Les figures parentales œdipiennes perdent leurs colorations idéalisée et se confrontent aux parents réels. Ils sont alors imparfaits, provoquant un vif sentiment de perte et un renoncement aux figures d’attachements initiales.

Un enfant a peur de son père
La Confrontation aux Parents Imparfaits. Shining, Stanley Kubrick

Habituellement, on peut voir ces comportements d’oppositions chez les adolescents pour qui la mise en place d’interdits durant la période de latence s’est mal goupillée. Cela ne permet pas un renoncement efficace et constructif aux objets d’amours œdipiens. Durant cette période, le Moi et le Surmoi s’édifient, ce qui doit susciter chez l’enfant un attrait, une ouverture au monde extérieur si cette période de latence n’est pas perturbée.

Problème face à la temporalité

Cette problématique de la temporalité à l’adolescence est le fruit de nombreux paramètres sociologiques, familiaux, éducatifs et sociétaux. Cependant, il est important de ne pas négliger l’essence de l’adolescence. C’est en investissant ses activités de pensées, en liant « moi passé » et « moi futur » avec un psychologue clinicien.
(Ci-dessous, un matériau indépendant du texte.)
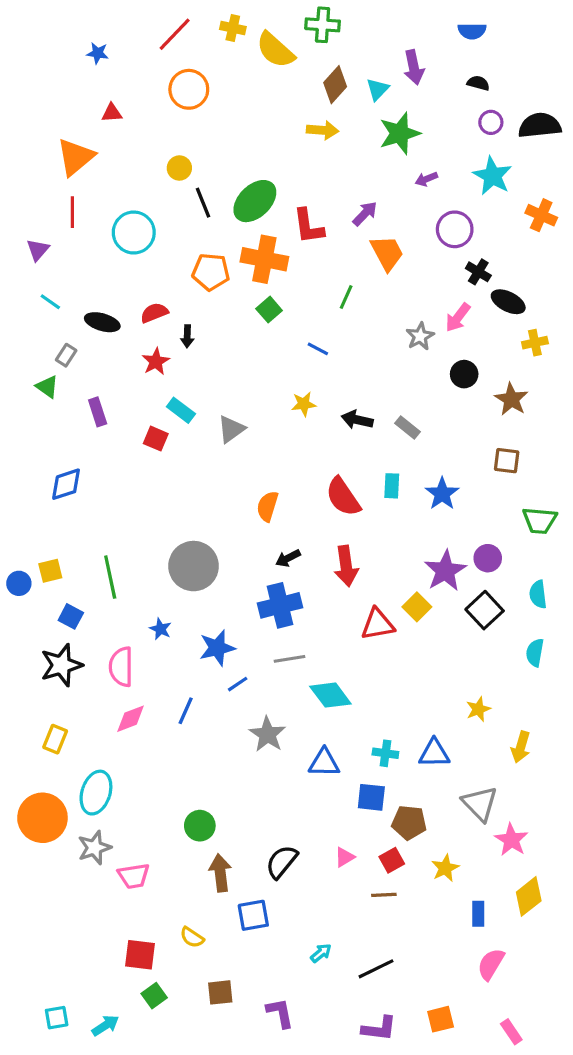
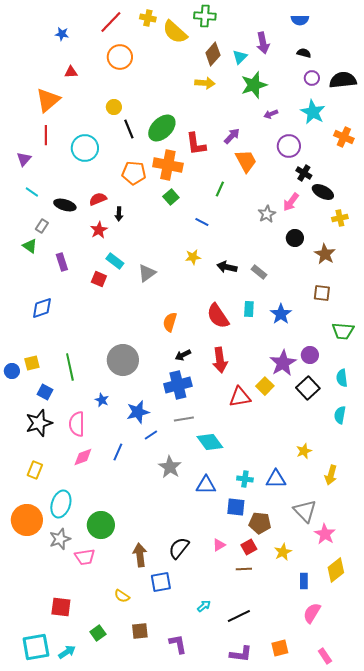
green circle: (200, 826) -> (101, 525), moved, size x1.4
red square: (140, 955) -> (61, 607), moved
cyan square: (57, 1018) -> (36, 647), size x1.8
Pour Joël Croas, l’intégration d’éléments historicisés replacés dans une histoire permettra une prise de conscience permettant l’accès à la saisie d’un présent anticipant le futur ( Temporalité à l’adolescence , mémoire de l’enfance, Le Journal des Psychologue, 2005).

L’AGIR adolescent

Avec l’entrée dans l’adolescence, « l’agir » permet d’être acteur et sujet de son histoire. C’est notamment ce qui va pouvoir provoquer des passages à l’acte (vols, toxicomanie, problèmes de comportements). Cette conséquence de la perte de l’omnipotence infantile et d’un affrontement au deuil de cette première.

Les adolescents sont contraints d’accepter, via le processus pubertaire, la finitude face à l’absolu temporel(l’adolescence correspond habituellement aux premières questions métaphysique).

Le héros du film Orange Mecanique est un adolescent violent
Orange Mécanique, Stanley Kubrick

L’autre est désormais différent, la faillibilité des parents découverte, leurs savoirs remis en cause, le dialogue amoureux et la sexualité génitale apparaîssent. En délaissant les élaborations intellectuelles et affectives, le jeune adolescent risque de se mettre en opposition contre le monde, le temps, les autres « sachants ».

La violence à l’adolescence

La violence de l’adolescent est indissociable de l’intensité des changements intimes du sujet. Sur ce plan, Freud se place d’un point de vue « économique ». Pour lui, la décharge violente de l’ado est décharge de surplus d’excitation psychiques, permettant une satisfaction pulsionnelle immédiate à « bon coût ».

Le rôle du psychologue est d’amener le jeune à investir sa pensée, d’élaborer son désir depuis ses pulsions. Il lui faut accepter de différer la satisfaction pour un gain supérieur, de se permettre d’être soi-même un pare-excitateur.